Have questions? Chat with us on Github or Slack:

Homepage Slack Status

So far, we’ve only covered modifying data with the transform() function. We constructed or loaded DataFrames with Pandas and then applied the transformation with a distributed computing engine. This setup will become a bottleneck for large files since we are loading everything at once on the driver node. On the other hand, loading a DataFrame using Spark, Dask, or Ray locks in the code to those frameworks.

In order to make end-to-end workflows that are compatible with all backends, Fugue exposes two main ways to to load and save data that are compatible with all backends. The first is with the transform() function. The second is using the load() and save() functions of the Fugue API.

transform() using file path#

The transform() function can take in a file path instead of a DataFrame to load in data before performing the transformation. The engine specified will be used to directly load the file. First, we make an example file:

import pandas as pd
from fugue import transform

df = pd.DataFrame({"a": [1,2]})
df.to_parquet("/tmp/f.parquet")

Now we use the Dask engine to load in the data and apply the dummy() function.

def dummy(df:pd.DataFrame) -> pd.DataFrame:
    return df

res = transform("/tmp/f.parquet", dummy, schema="*", engine="dask")
res.compute()
a
0 1
1 2

To save the results, the transform() function can also take in a save_path argument. By default, it will return the path where it was saved, which is helpful for consecutive transform() calls.

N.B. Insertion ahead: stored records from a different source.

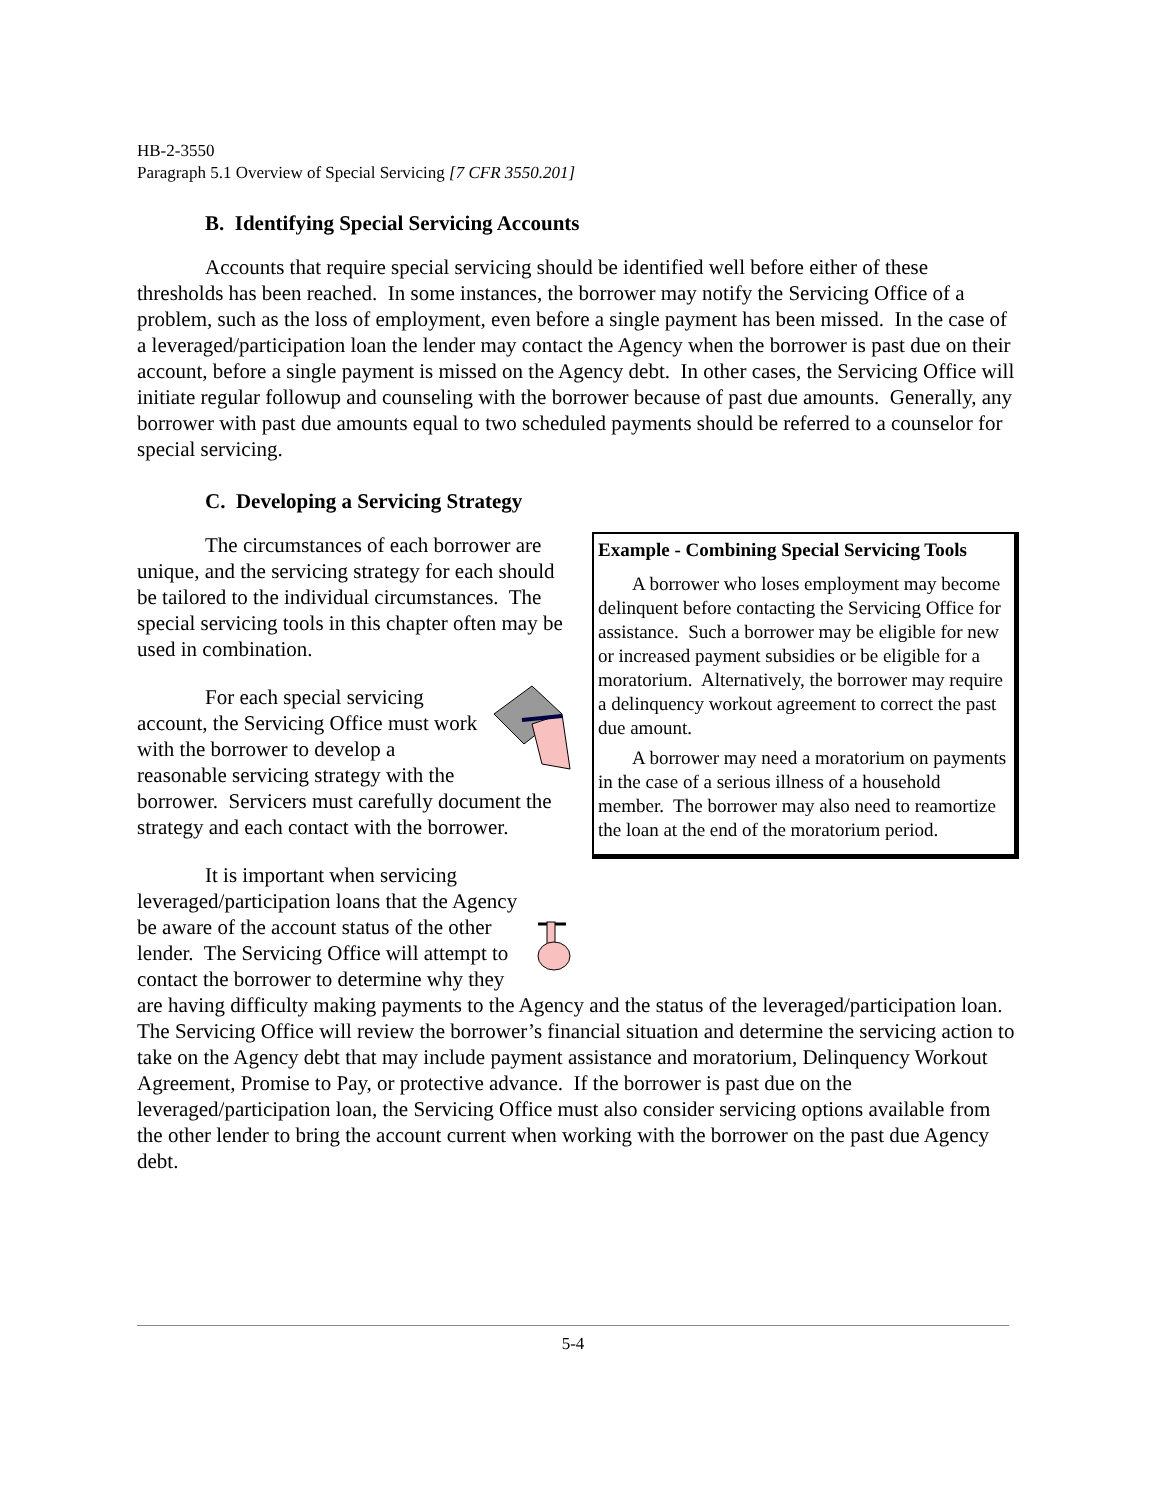HB-2-3550
Paragraph 5.1 Overview of Special Servicing [7 CFR 3550.201]
B. Identifying Special Servicing Accounts
Accounts that require special servicing should be identified well before either of these thresholds has been reached. In some instances, the borrower may notify the Servicing Office of a problem, such as the loss of employment, even before a single payment has been missed. In the case of a leveraged/participation loan the lender may contact the Agency when the borrower is past due on their account, before a single payment is missed on the Agency debt. In other cases, the Servicing Office will initiate regular followup and counseling with the borrower because of past due amounts. Generally, any borrower with past due amounts equal to two scheduled payments should be referred to a counselor for special servicing.
C. Developing a Servicing Strategy
Example - Combining Special Servicing Tools
A borrower who loses employment may become delinquent before contacting the Servicing Office for assistance. Such a borrower may be eligible for new or increased payment subsidies or be eligible for a moratorium. Alternatively, the borrower may require a delinquency workout agreement to correct the past due amount.
A borrower may need a moratorium on payments in the case of a serious illness of a household member. The borrower may also need to reamortize the loan at the end of the moratorium period.
The circumstances of each borrower are unique, and the servicing strategy for each should be tailored to the individual circumstances. The special servicing tools in this chapter often may be used in combination.
For each special servicing account, the Servicing Office must work with the borrower to develop a reasonable servicing strategy with the borrower. Servicers must carefully document the strategy and each contact with the borrower.
It is important when servicing leveraged/participation loans that the Agency be aware of the account status of the other lender. The Servicing Office will attempt to contact the borrower to determine why they are having difficulty making payments to the Agency and the status of the leveraged/participation loan. The Servicing Office will review the borrower’s financial situation and determine the servicing action to take on the Agency debt that may include payment assistance and moratorium, Delinquency Workout Agreement, Promise to Pay, or protective advance. If the borrower is past due on the leveraged/participation loan, the Servicing Office must also consider servicing options available from the other lender to bring the account current when working with the borrower on the past due Agency debt.
5-4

transform("/tmp/f.parquet", dummy, schema="*", engine="dask", save_path="/tmp/f_out.parquet")
'/tmp/f_out.parquet'

load() and save()#

The Fugue API also has load() and save() methods that are compatible with any engine. These are capable of loading parquet, csv, and json files. Using parquet when possible is best practice because it contains schema information and does not require additional keywords to parse. These functions can be used independently similar to the transform() function.

import fugue.api as fa

df = fa.load("/tmp/f.parquet", engine="dask")
res = fa.transform(df, dummy, schema="*", engine="dask")
fa.save(res, "/tmp/f_out.parquet", engine="dask")

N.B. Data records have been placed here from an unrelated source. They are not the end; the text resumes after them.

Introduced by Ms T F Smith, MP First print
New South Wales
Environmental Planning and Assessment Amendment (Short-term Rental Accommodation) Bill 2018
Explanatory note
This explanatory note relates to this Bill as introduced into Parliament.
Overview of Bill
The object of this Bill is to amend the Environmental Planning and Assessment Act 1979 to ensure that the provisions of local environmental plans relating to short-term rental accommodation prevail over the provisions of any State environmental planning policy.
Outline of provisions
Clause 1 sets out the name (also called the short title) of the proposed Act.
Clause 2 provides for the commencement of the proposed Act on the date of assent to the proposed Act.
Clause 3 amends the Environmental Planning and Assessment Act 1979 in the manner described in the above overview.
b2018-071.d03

Using these functions gives additional control over loading and saving compared to using the transform() function’s saving and loading capabilities. Note that the fa.transform() in the cell above is exactly the same as the transform() function covered in earlier sections.

df = pd.DataFrame({"col1": [1,2,3], "col2": [1,2,3]})

fa.save(df, '/tmp/data.parquet', mode='overwrite')
fa.save(df, '/tmp/data.csv', mode='overwrite', header=True)
df2 = fa.load('/tmp/data.parquet')
df3 = fa.load("/tmp/data.csv", header=True, columns="col1:int")
df3
col1
0 1
1 2
2 3

The columns argument of load() takes a Fugue schema expression and limits the columns loaded.

Summary#

In this section, we learned how save and load DataFrames in an engine-agnostic way. Both methods presented in this section will work across all execution engines. There were some code snippets where we had to repeat engine="dask" multiple times. This can be redundant and tedious to type out. In practice, we can define the engine once by using the engine_context() we’ll learn next section.